Inside 3D Printing Shoes

If you’ve ever thought about 3D printing shoes, you’ll enjoy watching the video below about a Portland-based company that creates shoes on demand using an HP MJF 5200 3D printer. Granted, this isn’t a printer you likely have in your basement. The one-ton printer costs up to a half-million dollars but watching it do its thing is pretty interesting.


The printer doesn’t create the entire shoe, but just a spongy foam-like TPU footbed and heel. They run the printer overnight and get about a dozen pairs out at once. There’s quite a bit of clean-up to get the piece ready. Of course, there’s also the assembly of the rest of the shoe to take into account.
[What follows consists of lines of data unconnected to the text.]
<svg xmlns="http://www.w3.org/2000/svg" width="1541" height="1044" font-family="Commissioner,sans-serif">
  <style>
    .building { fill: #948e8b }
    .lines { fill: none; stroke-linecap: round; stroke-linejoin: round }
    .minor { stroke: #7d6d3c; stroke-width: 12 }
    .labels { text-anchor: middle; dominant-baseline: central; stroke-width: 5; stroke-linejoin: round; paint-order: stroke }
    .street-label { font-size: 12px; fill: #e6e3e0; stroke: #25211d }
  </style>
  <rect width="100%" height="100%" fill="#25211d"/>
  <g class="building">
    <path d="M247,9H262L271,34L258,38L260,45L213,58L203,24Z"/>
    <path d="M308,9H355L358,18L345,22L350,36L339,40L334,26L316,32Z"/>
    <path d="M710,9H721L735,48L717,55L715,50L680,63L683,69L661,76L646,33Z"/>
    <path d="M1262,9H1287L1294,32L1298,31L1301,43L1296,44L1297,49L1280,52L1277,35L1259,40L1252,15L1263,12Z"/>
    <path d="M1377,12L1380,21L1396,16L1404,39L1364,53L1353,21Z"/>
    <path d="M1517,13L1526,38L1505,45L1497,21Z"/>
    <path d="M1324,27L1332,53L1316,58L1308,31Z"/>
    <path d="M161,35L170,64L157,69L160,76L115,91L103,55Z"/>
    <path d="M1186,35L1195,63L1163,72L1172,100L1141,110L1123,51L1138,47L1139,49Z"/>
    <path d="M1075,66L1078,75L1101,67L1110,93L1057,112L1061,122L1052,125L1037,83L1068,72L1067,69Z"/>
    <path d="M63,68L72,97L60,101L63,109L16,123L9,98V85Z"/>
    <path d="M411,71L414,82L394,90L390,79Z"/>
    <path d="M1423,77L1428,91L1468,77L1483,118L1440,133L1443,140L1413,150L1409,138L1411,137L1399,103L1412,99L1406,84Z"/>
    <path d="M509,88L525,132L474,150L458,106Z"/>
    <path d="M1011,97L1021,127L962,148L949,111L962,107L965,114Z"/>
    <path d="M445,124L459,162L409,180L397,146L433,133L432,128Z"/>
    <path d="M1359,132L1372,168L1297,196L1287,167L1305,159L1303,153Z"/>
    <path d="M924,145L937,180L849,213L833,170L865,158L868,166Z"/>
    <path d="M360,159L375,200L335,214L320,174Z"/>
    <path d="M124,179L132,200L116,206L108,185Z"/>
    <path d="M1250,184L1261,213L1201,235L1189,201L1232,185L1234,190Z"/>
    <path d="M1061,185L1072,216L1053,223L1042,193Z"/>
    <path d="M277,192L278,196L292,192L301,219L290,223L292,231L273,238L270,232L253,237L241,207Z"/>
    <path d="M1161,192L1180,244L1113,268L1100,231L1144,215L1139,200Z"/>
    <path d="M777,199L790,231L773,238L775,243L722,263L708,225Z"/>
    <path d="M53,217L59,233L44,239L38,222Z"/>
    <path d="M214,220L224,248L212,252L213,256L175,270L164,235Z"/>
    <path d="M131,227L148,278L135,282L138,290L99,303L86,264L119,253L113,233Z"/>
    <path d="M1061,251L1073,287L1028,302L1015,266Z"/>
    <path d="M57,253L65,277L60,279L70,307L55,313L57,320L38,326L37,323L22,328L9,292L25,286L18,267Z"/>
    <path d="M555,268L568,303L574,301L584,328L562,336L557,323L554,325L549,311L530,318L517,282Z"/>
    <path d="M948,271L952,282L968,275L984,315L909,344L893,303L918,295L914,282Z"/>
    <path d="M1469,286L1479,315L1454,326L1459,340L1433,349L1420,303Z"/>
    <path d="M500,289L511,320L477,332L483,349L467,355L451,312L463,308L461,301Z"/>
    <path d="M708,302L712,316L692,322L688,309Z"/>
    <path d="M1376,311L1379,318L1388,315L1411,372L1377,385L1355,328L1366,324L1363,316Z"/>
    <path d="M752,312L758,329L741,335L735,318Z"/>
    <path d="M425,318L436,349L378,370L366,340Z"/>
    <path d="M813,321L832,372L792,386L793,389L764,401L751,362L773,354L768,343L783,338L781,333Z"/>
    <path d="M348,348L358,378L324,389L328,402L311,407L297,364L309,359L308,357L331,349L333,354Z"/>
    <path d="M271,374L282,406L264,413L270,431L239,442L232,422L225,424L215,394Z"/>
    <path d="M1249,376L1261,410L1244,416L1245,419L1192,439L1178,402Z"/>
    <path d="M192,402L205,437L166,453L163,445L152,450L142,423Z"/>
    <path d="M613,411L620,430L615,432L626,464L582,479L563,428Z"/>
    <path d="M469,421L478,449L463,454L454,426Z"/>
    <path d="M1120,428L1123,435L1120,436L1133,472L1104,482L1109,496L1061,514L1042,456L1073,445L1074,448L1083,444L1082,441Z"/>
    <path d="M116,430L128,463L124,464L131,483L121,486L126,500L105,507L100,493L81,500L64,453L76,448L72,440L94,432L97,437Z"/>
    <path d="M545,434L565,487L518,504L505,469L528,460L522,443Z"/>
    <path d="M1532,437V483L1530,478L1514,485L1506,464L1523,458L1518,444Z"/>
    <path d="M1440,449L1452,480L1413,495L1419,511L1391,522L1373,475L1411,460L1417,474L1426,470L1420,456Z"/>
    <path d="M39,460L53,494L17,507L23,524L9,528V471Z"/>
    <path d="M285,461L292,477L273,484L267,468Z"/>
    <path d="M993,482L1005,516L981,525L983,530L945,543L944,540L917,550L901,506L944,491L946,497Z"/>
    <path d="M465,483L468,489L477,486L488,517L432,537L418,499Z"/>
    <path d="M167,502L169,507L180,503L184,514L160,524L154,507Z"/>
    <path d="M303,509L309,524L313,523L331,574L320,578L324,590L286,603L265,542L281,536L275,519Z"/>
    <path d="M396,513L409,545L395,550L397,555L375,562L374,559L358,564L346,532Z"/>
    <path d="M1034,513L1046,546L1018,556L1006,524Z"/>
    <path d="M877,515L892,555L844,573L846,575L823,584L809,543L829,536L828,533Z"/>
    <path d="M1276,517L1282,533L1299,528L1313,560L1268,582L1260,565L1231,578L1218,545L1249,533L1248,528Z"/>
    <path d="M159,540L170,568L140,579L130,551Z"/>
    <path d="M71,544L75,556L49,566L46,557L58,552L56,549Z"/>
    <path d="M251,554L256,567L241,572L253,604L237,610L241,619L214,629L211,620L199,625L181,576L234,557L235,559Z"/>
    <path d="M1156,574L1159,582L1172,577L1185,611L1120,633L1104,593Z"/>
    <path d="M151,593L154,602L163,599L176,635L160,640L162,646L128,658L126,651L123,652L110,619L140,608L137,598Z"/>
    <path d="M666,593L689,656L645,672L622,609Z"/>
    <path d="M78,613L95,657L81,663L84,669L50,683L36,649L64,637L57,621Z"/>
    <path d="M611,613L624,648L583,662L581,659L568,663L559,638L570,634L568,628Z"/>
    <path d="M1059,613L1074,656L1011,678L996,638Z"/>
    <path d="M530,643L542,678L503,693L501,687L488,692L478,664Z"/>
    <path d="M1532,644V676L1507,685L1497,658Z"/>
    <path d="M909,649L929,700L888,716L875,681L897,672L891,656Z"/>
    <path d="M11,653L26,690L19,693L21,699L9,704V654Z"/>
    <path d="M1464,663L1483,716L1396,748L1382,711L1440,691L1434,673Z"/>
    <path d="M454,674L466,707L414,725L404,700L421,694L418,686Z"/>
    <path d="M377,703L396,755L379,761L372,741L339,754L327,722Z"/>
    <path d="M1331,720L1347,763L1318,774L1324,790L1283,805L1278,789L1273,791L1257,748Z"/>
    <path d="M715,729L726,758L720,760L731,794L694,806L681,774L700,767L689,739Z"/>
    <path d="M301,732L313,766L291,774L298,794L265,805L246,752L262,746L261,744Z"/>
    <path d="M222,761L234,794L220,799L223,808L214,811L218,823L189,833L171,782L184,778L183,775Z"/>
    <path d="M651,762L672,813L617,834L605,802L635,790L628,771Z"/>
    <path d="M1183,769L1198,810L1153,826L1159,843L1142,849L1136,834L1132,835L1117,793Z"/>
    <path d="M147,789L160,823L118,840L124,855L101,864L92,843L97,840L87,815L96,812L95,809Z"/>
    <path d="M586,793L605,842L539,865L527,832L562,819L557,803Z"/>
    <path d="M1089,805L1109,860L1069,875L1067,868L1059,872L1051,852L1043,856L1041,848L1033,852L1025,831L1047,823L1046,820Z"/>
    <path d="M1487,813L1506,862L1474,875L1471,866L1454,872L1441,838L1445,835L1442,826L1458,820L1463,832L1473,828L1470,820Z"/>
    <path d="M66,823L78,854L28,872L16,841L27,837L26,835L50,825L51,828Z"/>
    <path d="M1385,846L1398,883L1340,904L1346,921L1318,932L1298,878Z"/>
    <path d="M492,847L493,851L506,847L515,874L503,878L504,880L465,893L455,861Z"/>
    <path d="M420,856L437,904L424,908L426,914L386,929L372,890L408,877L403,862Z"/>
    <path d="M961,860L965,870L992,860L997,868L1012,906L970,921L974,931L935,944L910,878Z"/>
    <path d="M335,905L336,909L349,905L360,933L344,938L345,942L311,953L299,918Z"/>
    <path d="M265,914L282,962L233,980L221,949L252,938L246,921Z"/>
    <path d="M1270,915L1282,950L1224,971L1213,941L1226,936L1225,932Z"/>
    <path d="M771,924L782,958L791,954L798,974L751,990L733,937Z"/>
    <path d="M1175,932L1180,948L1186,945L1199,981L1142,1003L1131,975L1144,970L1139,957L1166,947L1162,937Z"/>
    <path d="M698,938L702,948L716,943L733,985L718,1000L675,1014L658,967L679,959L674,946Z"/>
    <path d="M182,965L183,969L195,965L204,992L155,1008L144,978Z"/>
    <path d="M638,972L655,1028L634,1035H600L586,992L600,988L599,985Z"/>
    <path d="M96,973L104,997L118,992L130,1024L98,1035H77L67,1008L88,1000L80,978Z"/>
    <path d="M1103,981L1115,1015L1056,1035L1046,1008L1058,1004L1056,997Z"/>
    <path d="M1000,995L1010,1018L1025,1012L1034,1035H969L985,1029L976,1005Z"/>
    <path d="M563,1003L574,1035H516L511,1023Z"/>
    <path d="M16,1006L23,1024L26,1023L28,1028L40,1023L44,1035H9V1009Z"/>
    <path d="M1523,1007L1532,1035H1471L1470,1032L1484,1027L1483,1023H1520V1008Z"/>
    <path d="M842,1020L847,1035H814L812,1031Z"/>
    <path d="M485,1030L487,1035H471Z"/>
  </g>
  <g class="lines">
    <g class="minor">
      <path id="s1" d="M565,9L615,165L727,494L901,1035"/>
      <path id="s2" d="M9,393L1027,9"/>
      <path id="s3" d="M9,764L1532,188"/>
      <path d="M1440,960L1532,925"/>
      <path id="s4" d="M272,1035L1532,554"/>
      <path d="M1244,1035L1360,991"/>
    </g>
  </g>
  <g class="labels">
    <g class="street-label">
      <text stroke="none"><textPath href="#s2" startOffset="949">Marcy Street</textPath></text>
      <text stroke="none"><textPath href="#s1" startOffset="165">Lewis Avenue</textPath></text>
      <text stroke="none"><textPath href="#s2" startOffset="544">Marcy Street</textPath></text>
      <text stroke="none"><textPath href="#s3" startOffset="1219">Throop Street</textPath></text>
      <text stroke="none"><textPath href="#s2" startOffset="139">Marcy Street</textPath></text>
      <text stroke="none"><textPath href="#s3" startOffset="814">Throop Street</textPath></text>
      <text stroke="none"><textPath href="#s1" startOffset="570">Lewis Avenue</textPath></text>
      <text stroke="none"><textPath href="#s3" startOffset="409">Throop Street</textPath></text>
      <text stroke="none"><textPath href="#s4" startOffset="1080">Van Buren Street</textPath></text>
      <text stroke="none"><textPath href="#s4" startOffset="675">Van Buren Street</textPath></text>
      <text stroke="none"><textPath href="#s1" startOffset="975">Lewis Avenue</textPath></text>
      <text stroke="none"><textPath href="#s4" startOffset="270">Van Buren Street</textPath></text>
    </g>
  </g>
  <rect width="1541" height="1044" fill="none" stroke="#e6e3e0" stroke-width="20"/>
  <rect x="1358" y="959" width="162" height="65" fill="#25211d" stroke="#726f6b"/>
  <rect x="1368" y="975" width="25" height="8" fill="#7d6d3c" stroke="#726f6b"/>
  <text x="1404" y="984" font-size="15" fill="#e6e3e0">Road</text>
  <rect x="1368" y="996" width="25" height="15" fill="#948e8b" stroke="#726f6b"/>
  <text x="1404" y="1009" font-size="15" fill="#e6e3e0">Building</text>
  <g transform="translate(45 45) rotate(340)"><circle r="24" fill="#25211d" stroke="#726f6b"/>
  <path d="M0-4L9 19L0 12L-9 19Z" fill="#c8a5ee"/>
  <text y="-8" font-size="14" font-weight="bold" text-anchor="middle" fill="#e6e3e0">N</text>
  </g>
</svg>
One of the advantages of this approach is apparently the lack of waste. We didn’t know, but apparently conventional shoes wind up in landfills. These shoes are made to recycle and the company offers a discount to those sending in old pairs.


Of course, another advantage is the speed of producing new designs. However, we wonder about the economics of using a printer that costs at least $300,000 to produce a dozen pairs of shoes a night. The shoes aren’t cheap — we hear they run from $175 to $375 a pair, but they aren’t that expensive, either. Our bad business math shows that even if you could make 100% profit and have 0 ruined shoes, it would take decades to pay back on one of these printers. Considering real costs, profits, and other considerations pushes that number into hundreds of years. Still, maybe they lease the printer or time share it, we aren’t sure.